[DOCUMENT EXCERPT Boundary: Start]

# Ahoy thoughts on Belize



## [email protected] (Jul 24, 2018)

I am a new member to SailNet and new to Sailing. I have powerboated for over 20 years. I have certified ASA 101 thru 106 earlier this year. I am looking to bareboat in Belize. Hearing contradictory thoughts on the level required to Sail in Belize. Does anyone have any thoughts? Thanks in advance.

Captain Johnny


----------



## jephotog (Feb 25, 2002)

I had just watched a documentary on the violence rate in Belize. 
https://www.theguardian.com/cities/...es-highest-murder-rates-homicides-in-pictures

Besides taking all the ASA classes, have you done much sailing or chartering at home?


----------



## [email protected] (Jul 24, 2018)

My certification was a week in Abacos, with a great instructor. I have since done a couple of day charters with a captain one was San Diego Bay on a Catamaran, a second was a day charter again with a captain in the Hudson River around the Statue of Liberty and the east river. I also am a member of Go Sailing and sailed with another member in The Chesapeake Bay a couple of times. I have yet to venture out on my own. 


I appreciate the warning of the political status


----------



## flyingriki (Sep 27, 2012)

Belize violence is mostly in the capitol. That place sux big time. The rest of the country is pretty nice. The islands and Placentia are wonderful. Is all inside a reef so lots of shallows. But plenty of sailing going on. Love the country. Talked to a guy that had a monohull near Placentia and he showed me the ways to get inside on a chart. Not hard. Fabulous diving!!

[DOCUMENT EXCERPT Boundary: End]

§ **TASKS TO PERFORM**:
**A)** Answer each question from the Belize sailing thread, one per line:
(i) Which ASA courses did the first poster complete?
(ii) Where did that poster spend the week of certification?
(iii) Which places does the final reply call wonderful?
**B)** In the Belize sailing thread, the last reply says Belize has lots of shallows. What reason does that reply give?
**C)** Extend the Belize sailing thread with a further reply after the last one shown.
The listing after this point comes from a separate, unrelated source.

[EXTRACTED ENTRIES Boundary: Start]

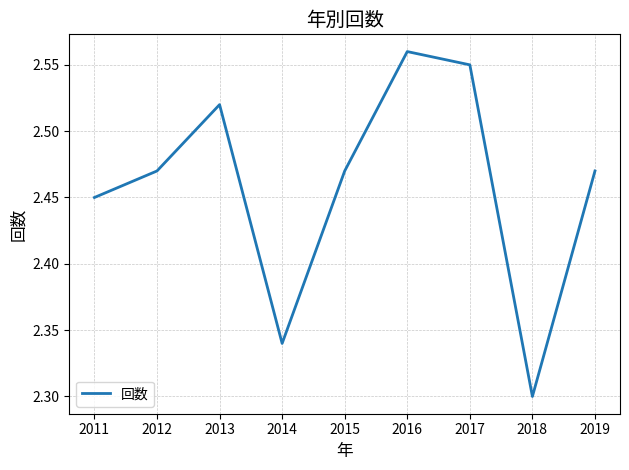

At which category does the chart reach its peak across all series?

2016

[EXTRACTED ENTRIES Boundary: End]
[EXTRACTED ENTRIES Boundary: Start]

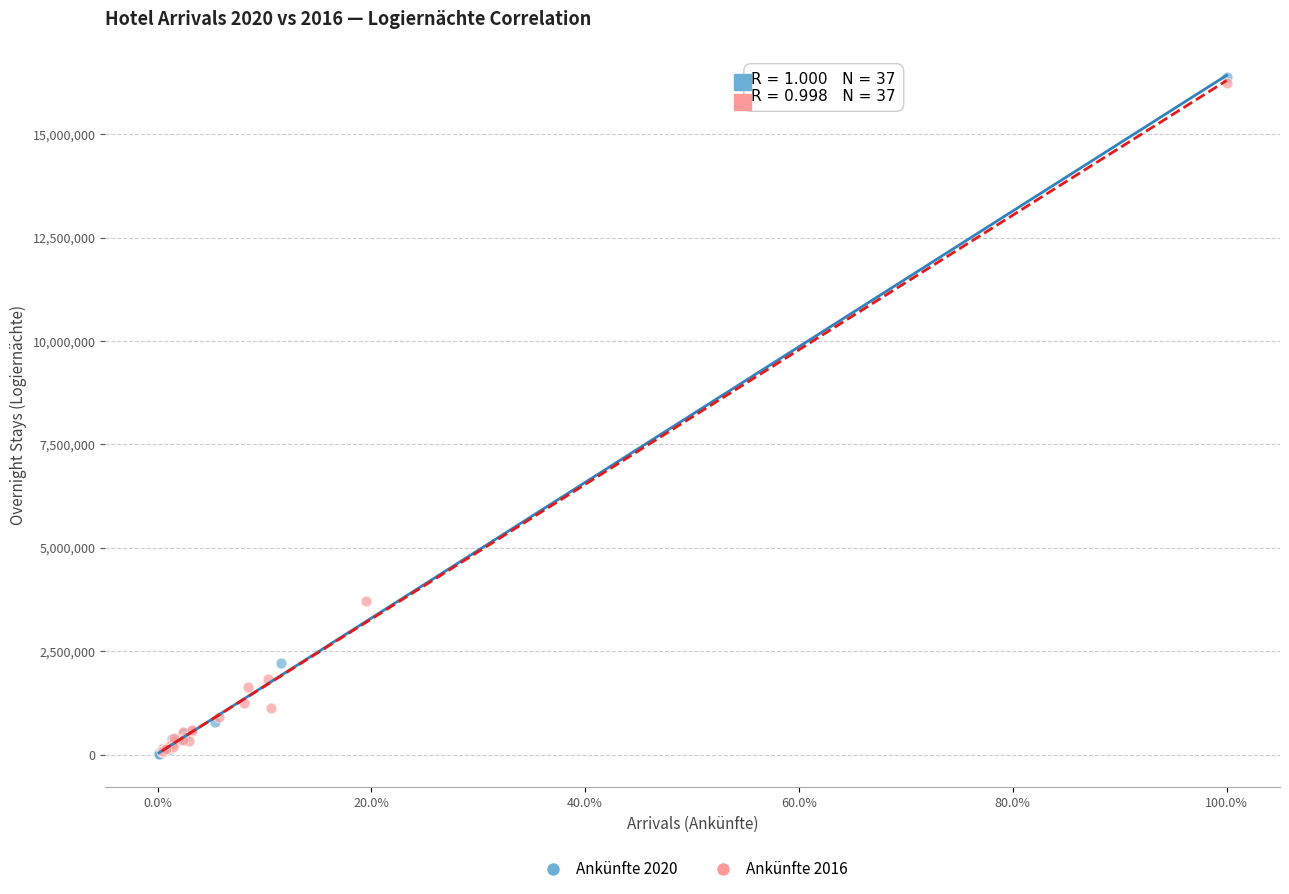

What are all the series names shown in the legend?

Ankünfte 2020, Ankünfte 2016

[EXTRACTED ENTRIES Boundary: End]

§ **TASK-BY-TASK RESULTS**:
**A)**
(i) ASA 101 through 106
(ii) The Abacos
(iii) The islands and Placentia

**B)** The reply explains that the sailing area is all inside a reef, so there are many shallows.

**C)**
----------



## paulk (Jun 2, 2000)

"Channels" are a moving target in Belize. They can be marked by a buoy... or not. Currents can move the sand around, along with the sticks that are sometimes used. Beware of unlit pangas ferrying tourists (we rode in one) at night, at top speeds. We did a day charter with a captain & diver for a snorkeling trip and had a great time. Watch the weather. If it gets nasty there isn't much sea room.


----------



## capecodda (Oct 6, 2009)

I've chartered there. Piece of cake. Gotta get used to pretty shallow water, and you'll most likely be sailing a cat. Mostly reaching most of the time. Always flat, inside the reef. Navigate carefully in the shallow water. Know how to anchor a cat (not hard). 

I don't see why not.


----------



## [email protected] (Jul 24, 2018)

Thanks for the input. I have chartered a power cat in the WhitSundays and convinced a charterer to charter me a Sail Cat in French Polynesia promising not to hoist a sail. So I have anchored using a bridle if this is what you meant?


----------



## capecodda (Oct 6, 2009)

[email protected] said:


> Thanks for the input. I have chartered a power cat in the WhitSundays and convinced a charterer to charter me a Sail Cat in French Polynesia promising not to hoist a sail. So I have anchored using a bridle if this is what you meant?


You're overqualified. Have fun!


----------



## Triumphant (Aug 13, 2014)

have a look at some of these guides to give you an idea of the cruising grounds, we love Belize!!

*Cruising guides for the NW Caribbean*
*
THE MOST IMPORTANT THING TO REMEMBER IS THAT THE CHARTS AND CHART PLOTTERS IN THIS AREA ARE NOT ACCURATE, THE LAST SURVEYS OF THE AREA WERE IN THE 18TH CENTURY, *

If you do not believe me, check your Navionics chart plotter for navigation warnings from Mexico southwards just south of the coast at Cozumel (look for the "Zoom in Caption")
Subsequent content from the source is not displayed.